[Saved entries]
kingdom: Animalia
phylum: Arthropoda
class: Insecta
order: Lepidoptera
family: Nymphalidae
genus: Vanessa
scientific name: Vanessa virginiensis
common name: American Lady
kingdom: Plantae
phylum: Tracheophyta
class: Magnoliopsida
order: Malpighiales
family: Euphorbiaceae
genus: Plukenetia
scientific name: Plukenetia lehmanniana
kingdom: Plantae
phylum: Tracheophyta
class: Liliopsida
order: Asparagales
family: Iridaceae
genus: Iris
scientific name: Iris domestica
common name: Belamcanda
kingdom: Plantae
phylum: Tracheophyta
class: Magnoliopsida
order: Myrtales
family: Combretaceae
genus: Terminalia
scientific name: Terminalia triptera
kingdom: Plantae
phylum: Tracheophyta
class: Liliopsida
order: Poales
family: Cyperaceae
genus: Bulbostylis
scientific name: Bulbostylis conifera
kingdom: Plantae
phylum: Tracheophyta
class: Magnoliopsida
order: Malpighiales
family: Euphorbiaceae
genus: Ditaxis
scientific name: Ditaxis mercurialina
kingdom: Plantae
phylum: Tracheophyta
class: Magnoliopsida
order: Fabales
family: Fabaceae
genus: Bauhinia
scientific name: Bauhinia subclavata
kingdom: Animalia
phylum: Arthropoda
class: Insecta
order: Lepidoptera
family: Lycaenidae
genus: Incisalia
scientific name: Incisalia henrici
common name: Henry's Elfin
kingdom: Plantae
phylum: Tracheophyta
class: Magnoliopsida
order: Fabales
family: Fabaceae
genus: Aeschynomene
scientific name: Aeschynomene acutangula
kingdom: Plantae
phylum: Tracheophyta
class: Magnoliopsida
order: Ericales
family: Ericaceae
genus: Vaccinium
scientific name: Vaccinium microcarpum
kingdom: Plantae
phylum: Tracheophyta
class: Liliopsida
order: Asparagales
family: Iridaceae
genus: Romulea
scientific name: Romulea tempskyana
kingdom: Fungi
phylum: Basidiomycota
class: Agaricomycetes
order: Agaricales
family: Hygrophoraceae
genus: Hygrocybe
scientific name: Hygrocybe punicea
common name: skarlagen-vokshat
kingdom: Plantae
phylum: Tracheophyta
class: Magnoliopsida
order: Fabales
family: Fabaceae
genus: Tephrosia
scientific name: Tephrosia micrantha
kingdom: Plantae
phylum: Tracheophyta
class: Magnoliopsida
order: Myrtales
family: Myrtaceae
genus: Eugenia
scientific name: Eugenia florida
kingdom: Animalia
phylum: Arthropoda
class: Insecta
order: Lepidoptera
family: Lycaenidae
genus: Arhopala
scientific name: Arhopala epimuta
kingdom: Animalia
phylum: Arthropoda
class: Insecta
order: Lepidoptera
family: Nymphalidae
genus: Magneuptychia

• TO BE DONE: Copy out every line of the records above word for word, in the same order.

• THE OUTPUT:
kingdom: Animalia
phylum: Arthropoda
class: Insecta
order: Lepidoptera
family: Nymphalidae
genus: Vanessa
scientific name: Vanessa virginiensis
common name: American Lady
kingdom: Plantae
phylum: Tracheophyta
class: Magnoliopsida
order: Malpighiales
family: Euphorbiaceae
genus: Plukenetia
scientific name: Plukenetia lehmanniana
kingdom: Plantae
phylum: Tracheophyta
class: Liliopsida
order: Asparagales
family: Iridaceae
genus: Iris
scientific name: Iris domestica
common name: Belamcanda
kingdom: Plantae
phylum: Tracheophyta
class: Magnoliopsida
order: Myrtales
family: Combretaceae
genus: Terminalia
scientific name: Terminalia triptera
kingdom: Plantae
phylum: Tracheophyta
class: Liliopsida
order: Poales
family: Cyperaceae
genus: Bulbostylis
scientific name: Bulbostylis conifera
kingdom: Plantae
phylum: Tracheophyta
class: Magnoliopsida
order: Malpighiales
family: Euphorbiaceae
genus: Ditaxis
scientific name: Ditaxis mercurialina
kingdom: Plantae
phylum: Tracheophyta
class: Magnoliopsida
order: Fabales
family: Fabaceae
genus: Bauhinia
scientific name: Bauhinia subclavata
kingdom: Animalia
phylum: Arthropoda
class: Insecta
order: Lepidoptera
family: Lycaenidae
genus: Incisalia
scientific name: Incisalia henrici
common name: Henry's Elfin
kingdom: Plantae
phylum: Tracheophyta
class: Magnoliopsida
order: Fabales
family: Fabaceae
genus: Aeschynomene
scientific name: Aeschynomene acutangula
kingdom: Plantae
phylum: Tracheophyta
class: Magnoliopsida
order: Ericales
family: Ericaceae
genus: Vaccinium
scientific name: Vaccinium microcarpum
kingdom: Plantae
phylum: Tracheophyta
class: Liliopsida
order: Asparagales
family: Iridaceae
genus: Romulea
scientific name: Romulea tempskyana
kingdom: Fungi
phylum: Basidiomycota
class: Agaricomycetes
order: Agaricales
family: Hygrophoraceae
genus: Hygrocybe
scientific name: Hygrocybe punicea
common name: skarlagen-vokshat
kingdom: Plantae
phylum: Tracheophyta
class: Magnoliopsida
order: Fabales
family: Fabaceae
genus: Tephrosia
scientific name: Tephrosia micrantha
kingdom: Plantae
phylum: Tracheophyta
class: Magnoliopsida
order: Myrtales
family: Myrtaceae
genus: Eugenia
scientific name: Eugenia florida
kingdom: Animalia
phylum: Arthropoda
class: Insecta
order: Lepidoptera
family: Lycaenidae
genus: Arhopala
scientific name: Arhopala epimuta
kingdom: Animalia
phylum: Arthropoda
class: Insecta
order: Lepidoptera
family: Nymphalidae
genus: Magneuptychia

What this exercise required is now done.